Вайолет тяжело сглотнула. Он не появлялся по желанию ее матери? Она всегда думала, он был слишком занят, и у него никогда не было на нее времени. Вайолет не удивилась, что ее несчастная мать - виновница ее одиночества в детстве. Но ей было больно. Сколько раз она не понимала старого профессора ДеВитта, который знал, как с бережностью относиться к 2000 летней вазе, но не знал, как общаться с маленькой дочкой и неуровновешенной молодой женой? Неожиданно Вайолет перестала видеть свое детство в категоричном черно— белом цвете.

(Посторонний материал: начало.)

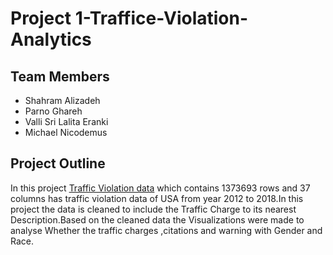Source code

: # Project 1-Traffice-Violation-Analytics

## Team Members
- Shahram Alizadeh
- Parno Ghareh
- Valli Sri Lalita Eranki
- Michael Nicodemus

## Project Outline
In this project [Traffic Violation data](https://catalog.data.gov/dataset/traffic-violations-56dda/resource/450018e7-f6c0-43fd-b5c9-a83de293b206 ) which contains 1373693 rows and 37 columns  has traffic violation data  of USA from year 2012 to 2018.In this project the data is cleaned to include the Traffic Charge to its nearest Description.Based on the cleaned data the Visualizations were made to analyse Whether the traffic charges ,citations and warning with Gender and Race.
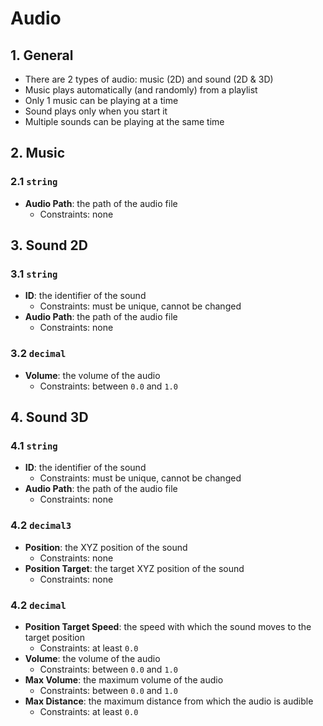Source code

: # Audio

## 1. General

- There are 2 types of audio: music (2D) and sound (2D & 3D)
- Music plays automatically (and randomly) from a playlist
- Only 1 music can be playing at a time
- Sound plays only when you start it
- Multiple sounds can be playing at the same time

## 2. Music

### 2.1 `string`

- **Audio Path**: the path of the audio file
  - Constraints: none

## 3. Sound 2D

### 3.1 `string`

- **ID**: the identifier of the sound
  - Constraints: must be unique, cannot be changed
- **Audio Path**: the path of the audio file
  - Constraints: none

### 3.2 `decimal`

- **Volume**: the volume of the audio
  - Constraints: between `0.0` and `1.0`

## 4. Sound 3D

### 4.1 `string`

- **ID**: the identifier of the sound
  - Constraints: must be unique, cannot be changed
- **Audio Path**: the path of the audio file
  - Constraints: none

### 4.2 `decimal3`

- **Position**: the XYZ position of the sound
  - Constraints: none
- **Position Target**: the target XYZ position of the sound
  - Constraints: none

### 4.2 `decimal`

- **Position Target Speed**: the speed with which the sound moves to the target position
  - Constraints: at least `0.0`
- **Volume**: the volume of the audio
  - Constraints: between `0.0` and `1.0`
- **Max Volume**: the maximum volume of the audio
  - Constraints: between `0.0` and `1.0`
- **Max Distance**: the maximum distance from which the audio is audible
  - Constraints: at least `0.0`
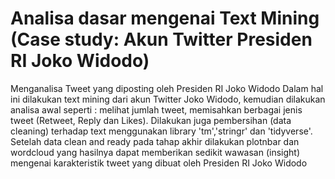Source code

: # Analisa dasar mengenai Text Mining (Case study: Akun Twitter Presiden RI Joko Widodo)
Menganalisa Tweet yang diposting oleh Presiden RI Joko Widodo
Dalam hal ini dilakukan text mining dari akun Twitter Joko Widodo, kemudian dilakukan analisa awal seperti : melihat jumlah tweet, memisahkan berbagai jenis tweet (Retweet, Reply dan Likes). Dilakukan juga pembersihan (data cleaning) terhadap text menggunakan library 'tm','stringr' dan 'tidyverse'. Setelah data clean and ready pada tahap akhir dilakukan plotnbar dan wordcloud yang hasilnya dapat memberikan sedikit wawasan (insight) mengenai karakteristik tweet yang dibuat oleh Presiden RI Joko Widodo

Ты всегда была маленькой, озорной егозой, и хоть я не был лучшим отцом, но я всегда гордился тобой. Ты была умной и чуткой там, где не был я. И сильнее и независимей своей матери. У нас с твоей матерью были свои недостатки, но я всегда считал, ты была особенной — ты взяла только лучшее, что было в нас. После того, как ты окончила школу, я хотел, чтобы ты провела лето со мной на Акротири. Твоя мать не хотела тебя отпускать. Думаю, она ревновала, и ей было одиноко. Однако, мне удалось ее убедить. Я был счастлив, что тем летом ты была рядом. Я понимаю, мы не проводили столько времени вместе, сколько хотели, но я все равно был счастлив и горд. И так было всегда.
Сейчас, ты, вероятно, гадаешь, зачем я насильно свел тебя с Джонатаном и заставил поездить по миру. Раскопки тут не причем, просто тем летом... я совершил огромную ошибку.
Мне не составило труда понять, в какой ситуации ты оказалась. Кто-то услышал твой разговор с Джонатаном, когда ты просила его уехать с тобой и завести семью. И девочка, жившая с тобой в одной палатке призналась, что ты часто плакала. Это напомнило мне поведение твоей матери. И я понял, ты была беременна и пыталась уговорить Джонатана вернуться с тобой домой.
Я всегда видел в Джонатане сына, которого у меня никогда не было, и мысль, что он бросит любимое дело и уедет с тобой растить ребенка... заставила меня вспомнить свою жизнь. История повторялась. В тот момент я снова поругался с твоей матерью, и мы сделали важное открытие в Акротири, а моя дочь хотела увезти моего любимого студента. Поэтому я решил поступить эгоистично, и когда ты оставила Джонатану письмо, я забрал его и спрятал.